Regulierung von Vorteil
Trotz all der neuen Verbote und Einschränkungen könnte die aktuelle Regulierungswelle der Industrie letzten Endes zugutekommen, indem sie mehr Anlegern aus unterschiedlichen Bereichen Investitionen ermöglicht und höhere Sicherheit gewährleistet. So unliebsam es auch sein mag, doch alleine eine transparente steuerliche Behandlung könnte eine gewisse Klarheit liefern und zum weiteren Wachstum der Branche beitragen. Wie Mike Novogratz, Gründer von Galaxy Digital erst kürzlich klarstellte: „Wir brauchen eine Regulierung, das mag in KryptoKreisen eine unpopuläre Meinung sein, aber wenn man Institutionen dazu bringen will, sich der Revolution anzuschließen, braucht man eine gewisse Regulierung.“
Schreckgespenst FATF
Kürzlich schloss die Financial Action Task Force (FATF), ein supranationales Gremium zur Bekämpfung von Geldwäsche, ihre zweite jährliche Überprüfung der Fortschritte bei der Umsetzung eines Rahmens für Kryptowährungen ab und sorgte damit für Unsicherheit in der Branche.
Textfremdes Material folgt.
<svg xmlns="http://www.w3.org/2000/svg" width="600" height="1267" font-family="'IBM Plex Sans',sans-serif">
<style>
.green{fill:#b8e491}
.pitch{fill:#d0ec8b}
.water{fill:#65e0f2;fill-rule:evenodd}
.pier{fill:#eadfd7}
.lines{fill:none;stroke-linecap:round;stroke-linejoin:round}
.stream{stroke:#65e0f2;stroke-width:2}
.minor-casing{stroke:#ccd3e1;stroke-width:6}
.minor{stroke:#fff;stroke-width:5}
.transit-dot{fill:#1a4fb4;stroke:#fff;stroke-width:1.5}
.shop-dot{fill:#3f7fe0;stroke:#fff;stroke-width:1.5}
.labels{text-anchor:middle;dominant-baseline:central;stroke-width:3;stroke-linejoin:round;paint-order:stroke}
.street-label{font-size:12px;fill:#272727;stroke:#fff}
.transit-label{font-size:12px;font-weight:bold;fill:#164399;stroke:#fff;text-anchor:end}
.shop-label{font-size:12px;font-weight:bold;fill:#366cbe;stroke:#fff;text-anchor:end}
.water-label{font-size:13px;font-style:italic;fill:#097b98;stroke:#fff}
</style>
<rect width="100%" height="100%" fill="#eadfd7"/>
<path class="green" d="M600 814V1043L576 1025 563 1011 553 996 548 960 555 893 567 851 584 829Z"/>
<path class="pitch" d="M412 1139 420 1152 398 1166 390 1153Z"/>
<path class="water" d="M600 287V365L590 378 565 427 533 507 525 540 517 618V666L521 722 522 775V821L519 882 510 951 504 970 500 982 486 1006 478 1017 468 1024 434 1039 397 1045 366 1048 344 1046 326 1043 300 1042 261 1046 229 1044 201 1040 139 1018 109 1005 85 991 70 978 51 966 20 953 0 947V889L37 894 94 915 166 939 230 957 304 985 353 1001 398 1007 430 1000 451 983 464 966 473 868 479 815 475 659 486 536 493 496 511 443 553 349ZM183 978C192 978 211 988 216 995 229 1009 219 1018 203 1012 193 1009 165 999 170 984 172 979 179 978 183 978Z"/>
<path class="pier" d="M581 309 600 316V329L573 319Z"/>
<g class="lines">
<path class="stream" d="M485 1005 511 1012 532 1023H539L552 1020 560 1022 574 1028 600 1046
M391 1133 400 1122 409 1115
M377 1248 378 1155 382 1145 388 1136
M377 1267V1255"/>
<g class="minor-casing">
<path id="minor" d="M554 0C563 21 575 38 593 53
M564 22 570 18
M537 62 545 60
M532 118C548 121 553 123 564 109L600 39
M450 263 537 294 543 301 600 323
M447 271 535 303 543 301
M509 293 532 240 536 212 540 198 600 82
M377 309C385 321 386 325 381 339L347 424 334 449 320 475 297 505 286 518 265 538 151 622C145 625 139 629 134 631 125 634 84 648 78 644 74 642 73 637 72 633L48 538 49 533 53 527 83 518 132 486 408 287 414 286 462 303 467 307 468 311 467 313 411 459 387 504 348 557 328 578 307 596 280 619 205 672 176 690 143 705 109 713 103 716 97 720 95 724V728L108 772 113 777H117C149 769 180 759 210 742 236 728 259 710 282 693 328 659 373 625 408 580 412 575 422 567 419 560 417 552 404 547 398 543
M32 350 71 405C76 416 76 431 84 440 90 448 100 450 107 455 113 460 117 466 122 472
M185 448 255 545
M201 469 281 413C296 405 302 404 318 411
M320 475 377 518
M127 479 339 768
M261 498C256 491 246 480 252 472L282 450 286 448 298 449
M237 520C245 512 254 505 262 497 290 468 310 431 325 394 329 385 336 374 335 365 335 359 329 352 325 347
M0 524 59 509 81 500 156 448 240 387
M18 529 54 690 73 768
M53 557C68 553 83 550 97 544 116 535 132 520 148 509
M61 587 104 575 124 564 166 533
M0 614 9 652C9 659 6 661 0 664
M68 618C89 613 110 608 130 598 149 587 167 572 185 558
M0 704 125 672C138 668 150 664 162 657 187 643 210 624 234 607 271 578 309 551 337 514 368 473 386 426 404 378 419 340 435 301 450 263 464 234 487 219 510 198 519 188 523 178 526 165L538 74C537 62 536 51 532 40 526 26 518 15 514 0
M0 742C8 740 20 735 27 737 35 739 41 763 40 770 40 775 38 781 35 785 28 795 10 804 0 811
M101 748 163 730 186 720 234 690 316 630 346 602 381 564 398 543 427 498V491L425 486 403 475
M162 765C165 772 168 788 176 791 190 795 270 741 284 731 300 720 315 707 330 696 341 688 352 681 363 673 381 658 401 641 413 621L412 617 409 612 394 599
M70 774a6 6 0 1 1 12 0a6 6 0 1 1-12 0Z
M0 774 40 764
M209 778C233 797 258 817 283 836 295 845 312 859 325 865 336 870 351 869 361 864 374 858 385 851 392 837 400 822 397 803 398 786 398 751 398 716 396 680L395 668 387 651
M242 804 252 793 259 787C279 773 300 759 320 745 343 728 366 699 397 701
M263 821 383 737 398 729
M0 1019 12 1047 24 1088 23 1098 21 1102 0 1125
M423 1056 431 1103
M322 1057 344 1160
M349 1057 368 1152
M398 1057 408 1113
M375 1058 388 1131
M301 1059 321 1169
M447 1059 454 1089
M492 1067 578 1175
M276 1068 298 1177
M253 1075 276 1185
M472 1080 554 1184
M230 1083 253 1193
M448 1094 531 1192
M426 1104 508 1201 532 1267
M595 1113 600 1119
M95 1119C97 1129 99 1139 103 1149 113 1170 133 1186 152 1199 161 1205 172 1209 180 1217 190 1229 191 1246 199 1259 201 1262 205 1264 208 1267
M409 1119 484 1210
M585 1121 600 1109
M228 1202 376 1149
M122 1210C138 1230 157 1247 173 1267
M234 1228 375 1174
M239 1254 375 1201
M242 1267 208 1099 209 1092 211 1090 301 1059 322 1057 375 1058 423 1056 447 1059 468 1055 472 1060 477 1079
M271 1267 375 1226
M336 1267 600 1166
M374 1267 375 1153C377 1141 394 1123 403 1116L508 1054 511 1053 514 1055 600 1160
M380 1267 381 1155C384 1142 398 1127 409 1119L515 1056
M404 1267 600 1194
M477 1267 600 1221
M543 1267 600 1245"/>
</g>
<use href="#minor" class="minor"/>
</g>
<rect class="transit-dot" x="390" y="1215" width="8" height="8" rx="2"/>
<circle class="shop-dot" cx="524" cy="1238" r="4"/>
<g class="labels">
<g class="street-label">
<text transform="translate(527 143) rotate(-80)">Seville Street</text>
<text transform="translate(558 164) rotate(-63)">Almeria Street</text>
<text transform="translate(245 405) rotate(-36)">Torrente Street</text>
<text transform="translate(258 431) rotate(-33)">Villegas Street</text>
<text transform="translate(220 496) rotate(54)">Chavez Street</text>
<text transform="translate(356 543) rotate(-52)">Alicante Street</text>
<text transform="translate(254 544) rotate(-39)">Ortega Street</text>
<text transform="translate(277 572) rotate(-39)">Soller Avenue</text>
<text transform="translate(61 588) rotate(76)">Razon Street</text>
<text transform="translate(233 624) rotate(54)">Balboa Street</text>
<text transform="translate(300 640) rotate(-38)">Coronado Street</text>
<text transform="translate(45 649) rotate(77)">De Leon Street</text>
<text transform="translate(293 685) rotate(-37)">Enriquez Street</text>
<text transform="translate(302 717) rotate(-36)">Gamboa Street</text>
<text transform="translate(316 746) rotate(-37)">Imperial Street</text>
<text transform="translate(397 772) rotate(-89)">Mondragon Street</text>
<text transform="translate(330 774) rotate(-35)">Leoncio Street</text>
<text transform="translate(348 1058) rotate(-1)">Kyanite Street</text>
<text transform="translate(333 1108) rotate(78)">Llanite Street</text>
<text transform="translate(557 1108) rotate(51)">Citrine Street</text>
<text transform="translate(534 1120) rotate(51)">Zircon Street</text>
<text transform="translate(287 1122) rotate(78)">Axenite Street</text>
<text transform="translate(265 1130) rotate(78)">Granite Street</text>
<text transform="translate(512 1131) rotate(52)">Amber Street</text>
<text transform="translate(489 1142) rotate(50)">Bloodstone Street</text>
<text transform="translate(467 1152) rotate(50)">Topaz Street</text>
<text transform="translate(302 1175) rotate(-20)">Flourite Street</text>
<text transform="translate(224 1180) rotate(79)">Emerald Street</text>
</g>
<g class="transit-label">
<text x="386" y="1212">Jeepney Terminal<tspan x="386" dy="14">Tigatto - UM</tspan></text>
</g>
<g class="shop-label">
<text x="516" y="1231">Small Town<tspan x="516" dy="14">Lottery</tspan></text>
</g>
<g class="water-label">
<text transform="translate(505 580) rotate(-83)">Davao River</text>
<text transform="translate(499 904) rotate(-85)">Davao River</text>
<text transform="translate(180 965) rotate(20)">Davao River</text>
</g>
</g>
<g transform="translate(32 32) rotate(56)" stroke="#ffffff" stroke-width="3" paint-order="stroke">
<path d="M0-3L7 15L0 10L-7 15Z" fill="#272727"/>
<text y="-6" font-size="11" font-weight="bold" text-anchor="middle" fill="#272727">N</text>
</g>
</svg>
Laut FATF hat die Mehrheit die Anforderungen noch nicht umgesetzt und die Nachzügler wurden somit aufgeforderert, dem nachzukommen. FATF hatte vor zwei Jahren empfohlen, Kryptowährungsunternehmen, sogenannte Virtual Asset Service Provider oder auch VASPs, in ihren regulatorischen Rahmen einzubeziehen. Dies hat damals die Branche vor Herausforderungen gestellt, insbesondere in Bereichen wie der „Travel Rule“, einer Vorgabe, die VASPs dazu auffordert, personenbezogene Daten ihrer Kunden zu erheben und bei Transaktionen gewisser Höhe zu teilen. Nicht unbedingt einfacher gestaltete sich die Umsetzung der Vorschriften mit dem Aufkommen der sich immer schneller entwickelnden Bereiche von Decentral Finance (DeFi) und Stablecoins. Der Vorwurf der Branche auf den letzten Leitlinienentwurf der FATF, dass die Regulierungsbehörden einen zu breiten Ansatz verfolgen würden und so Innovationen verhindern, führte dazu, dass die Organisation nun die VASP-Regeln erst bei ihrer nächsten Plenarsitzung im Oktober endgültig machen will.